Поживите без дома и сразу поймете — сколько приятного могут принести обыкновенные вещи. Например, когда подставляешь голову под горячие струи, смывающие липкую грязь и вместе с ней гнетущее чувство физической и моральной усталости.

Утопая в облаке пара, намыливая свое многострадальное тело, Павел был почти счастлив. За дополнительные тридцать рублей он получил утюг и стал сушить и гладить рубашку. Мероприятие завершилось громким скандалом. Администратор начал торопить Павла, так как период оплаченного сеанса помывки истек. Чтобы продолжить помывку, стирку и глажку, требовалась еще одна сотня.

Категорически отказавшись доплачивать, Крючков сопротивлялся и не выгонялся. Между нашим героем и администратором произошла жаркая перепалка. На помощь администратору пришла злая уборщица, которая начала горлопанить и угрожать вызвать охрану. Не выдержав натиска, Павел ретировался. В результате ему пришлось досушивать на себе мокрую рубашку, утешаясь мыслью, что она синтетическая и не подлежит обязательной глажке.
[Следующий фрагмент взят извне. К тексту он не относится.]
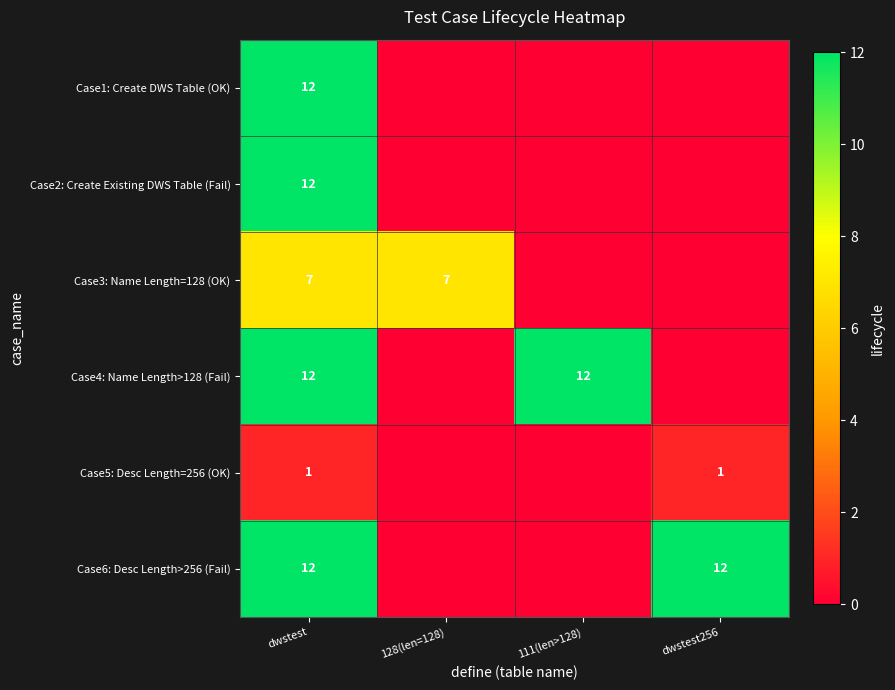

The Case2: Create Existing DWS Table (Fail) series shows 16 at dwstest. True or false?

False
Крючков остерегался привокзальных воров. Он взял за правило тщательно оберегать ценности от умелых и вездесущих карманников. Теперь Павел хранил деньги и паспорт в пакетике. Ценный пакетик он прятал в чулок, который обвязывал вокруг своей талии. Так же Крючков навострился по-особому спать в общем зале вокзала. Чувство психологического напряжения заставляло его просыпаться, словно выныривать из глубокого забытья, оглядываться, определять — нет ли рядом опасности и, если ничего не угрожало, спать дальше. Воры часто подсаживались к спящим людям. Они могли не постесняться пошарить даже в ваших трусах. Проснешься, а уже все пропало.

К любой самой страшной действительности привыкаешь, порой не замечая, как меняешься сам. От неустроенной жизни характер Павла стал жестким, злым, неуступчивым. Он перестал верить людям. Стал острей ощущать царящую вокруг него несправедливость, постоянно искать затаившегося врага.

Все эти новые качества могли помочь выжить на вокзале, но в остальном только мешали. Тень загнанного человечка выползала в издерганных жестах Крючкова, жила в его воспаленных от недосыпа глазах.